Without Shaykh Abdullah Adhami’s insightful commentary the hadith is the following: It was narrated that Umm Humayd the wife of Abu Humayd al-Saa’idi came to the Prophet, peace and blessings of Allah be upon him, and said, “O Messenger of Allah, I like to pray with you.” He said, “I know that you like to pray with me, but your prayer in your room is better for you than your prayer in your courtyard and your prayer in your courtyard is better for you than your praying in your house, and your prayer in your house is better for you than your prayer in the mosque of your people, and your prayer in the mosque of your people is better for you than your prayer in my mosque.” So she issued orders that a prayer-place be prepared for her in the furthest and darkest part of her house, and she used to pray there until she met Allah (i.e., died).”

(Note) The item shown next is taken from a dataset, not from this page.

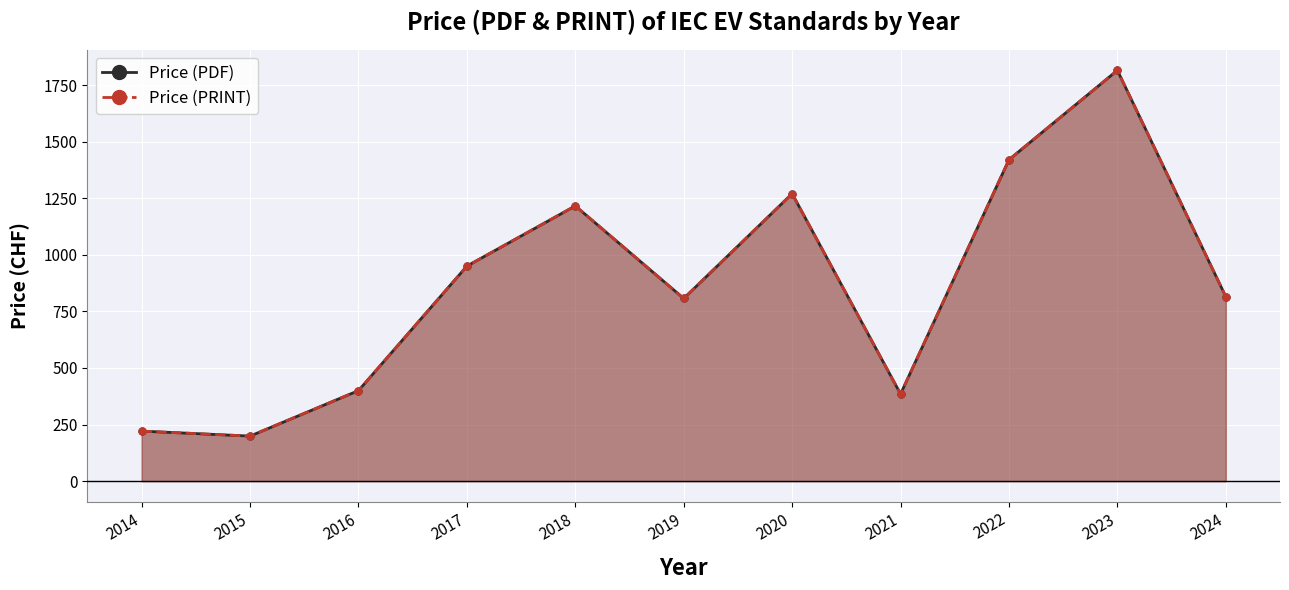

The value of Price (PDF) at 2018 is 2120. True or false?

False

Some time ago this hadith left me feeling uneasy, but I followed anyway -after all it is ‘saheeh’ so the prophet did most likely say it, peace and blessing to him, but I didn’t get it. If the best prayer of a woman is best in the house, Why is it that in a narration where a woman asked about the dirt that would get on the bottom of her dress when going to the masjid to pray he addressed the concern of filth only and didn’t simply tell her not to bother coming, praying at home is better for you anyway? Why allow women to pray at the Mosque ever if it would be better for them to pray at home? And isn’t it strange that the prophet, peace and blessings to him, would go so far as to say the prayer for women is best in the room of her house (i.e. the most enclosed space)? I kept these questions to myself.

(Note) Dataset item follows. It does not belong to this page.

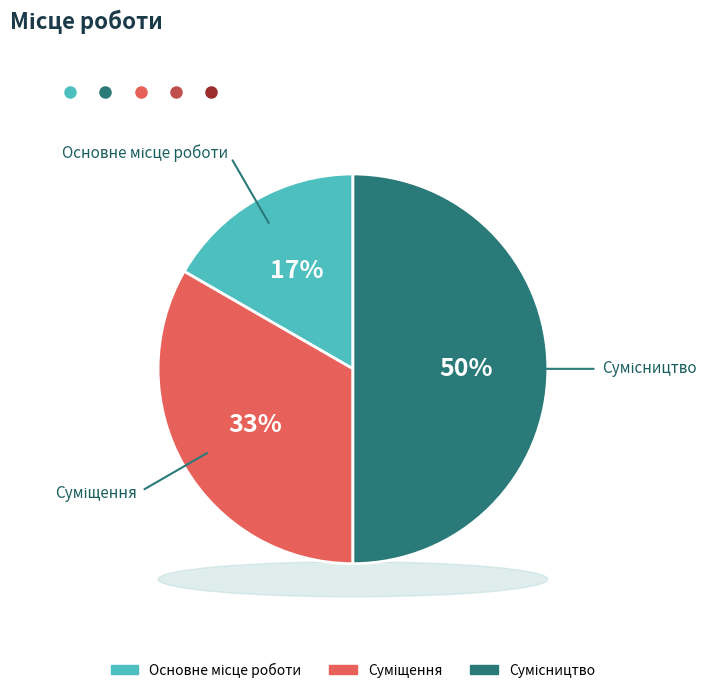

Which category has the smallest portion of the pie?

Основне місце роботи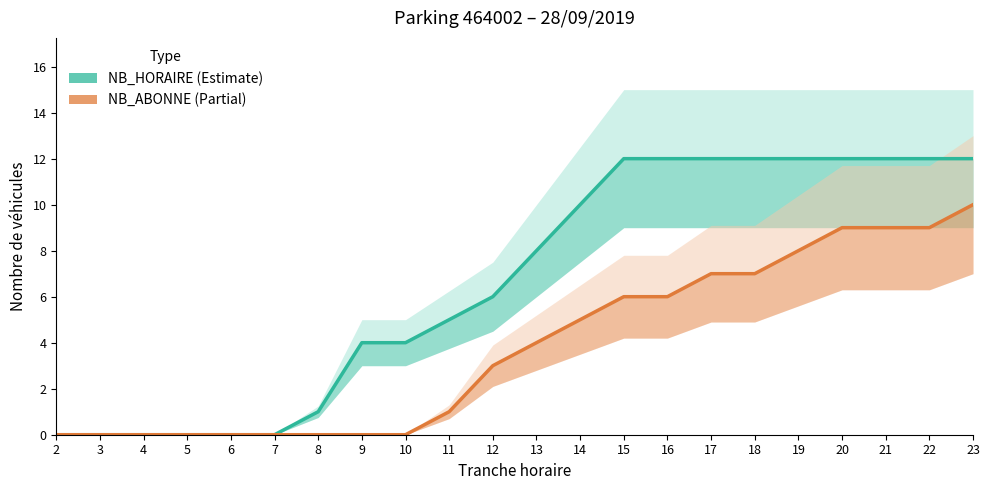

How many series are shown in this chart?

2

This hadith is often recited in the context of telling women to essentially ‘know our place’, if we are allowed the basement floor of a Masjid, we ought to be grateful after all -the best place for a woman to pray is at home. If there is no women’s space or we are completely guarded from entering any given Masjid, well why are we there anyway? The best place for a woman to pray is in her home -no, excuse me, in her room in her home. And yet the essence of the hadith, as commentated on by Shaykh Abdullah Adhami, is not a prohibition or a discouragement of women going to the Masjid, it is a permission and a mercy to women who find themselves, like Umm Humayd, desiring to go to the Masjid but in a circumstance where going would be far more harmful than praying at home.

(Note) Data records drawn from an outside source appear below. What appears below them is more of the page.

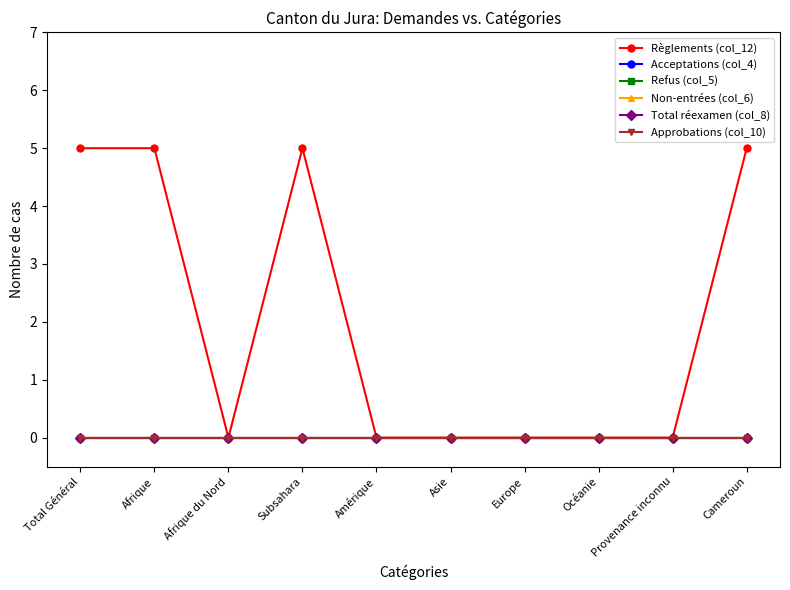

Which category has the lowest value in the Acceptations (col_4) series?

Total Général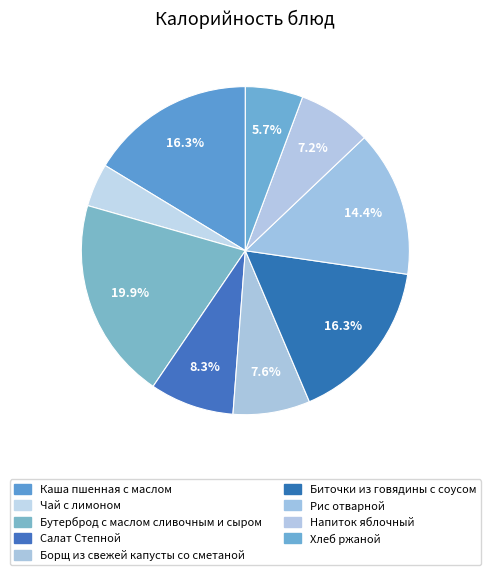

Count the number of slices in the pie.

9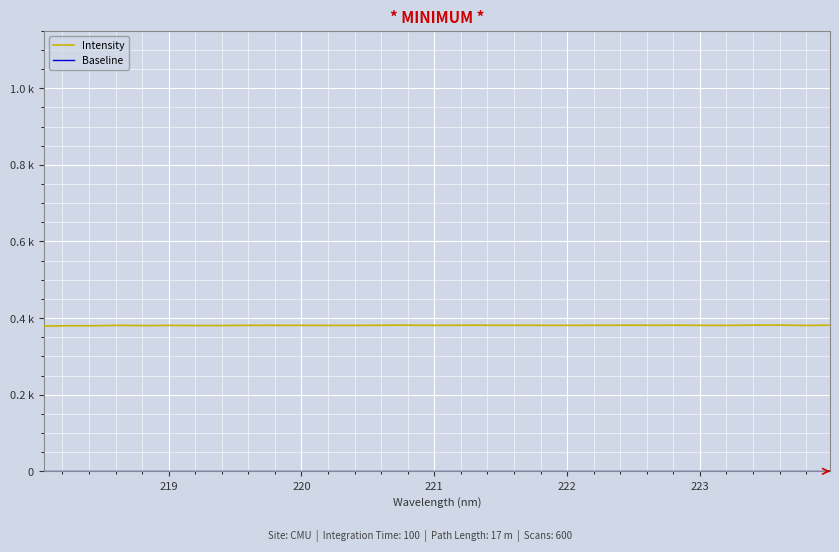

Does the chart display data point markers on the line(s)?

No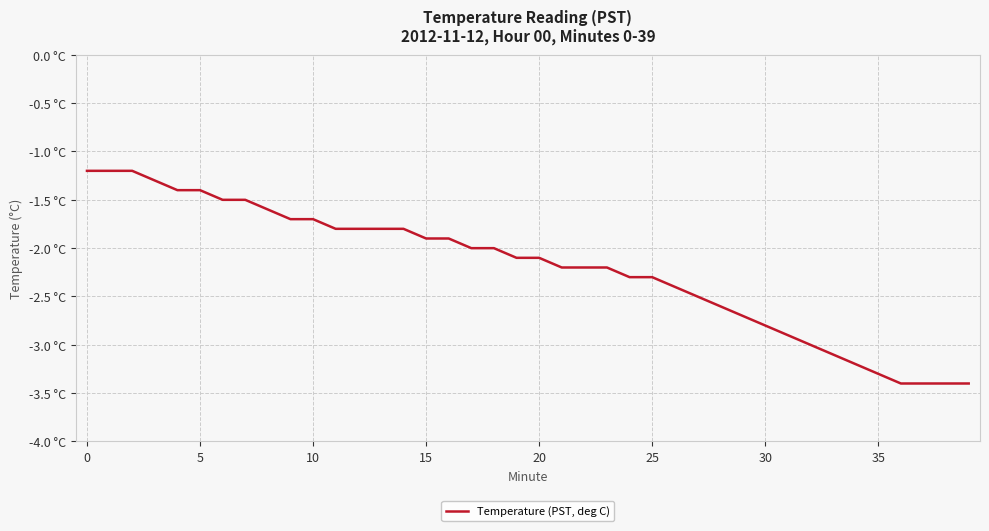

What is the difference between the maximum and minimum values?

2.2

And why the insistence on the room of her home and not just her home? Here also we find a mercy, as commentated on by Shaykh Abdullah Adhami, this is a woman under enormous stress from her husband’s watchful eye -it isn’t just about the Mosque as the Shaykh alludes to, this is a stressful environment. And in this we find another opening of mercy, not harshness, this isn’t an encouragement from the prophet, peace and blessings to him, to stay out of sight, out of mind, as all too many cultures ask of women, this is spiritual advice on replenishing one’s self in a stressful environment. For 5- 10 minutes take some time to reconnect and reorient, put the stressful husband -or a number of other stressful environments that any woman can have, out of mind and just pray.

Women aren’t required to go to the Masjid for any prayer we are also not required to stay at home to pray, we have the right to choose our prayer environment and in the prophet’s time, we see women doing just that. This hadith was a hard pill to swallow, between my first time hearing it and subsequently hearing it used as a weapon against women and our presence in the Mosque many, many times, in hearing Shaykh Abdullah Adhami’s commentary my heart was finally put to rest concerning this Hadith. I don’t know how Islam became an “anti-women” religion when the prophet peace and blessings to him were sent as a light and mercy to the world. When he gave women rights, facilitated their education, gave them respect and dignity, loved and honored them, us. Somehow his words and his path became synonymous with an anti-women sentiment. This isn’t the doing of the west or the media, this is the doing of Muslims and far too much of our leadership that believe women are inferior, want women out of the public eye and will jump on any hadith that outwardly seems to back their inward state.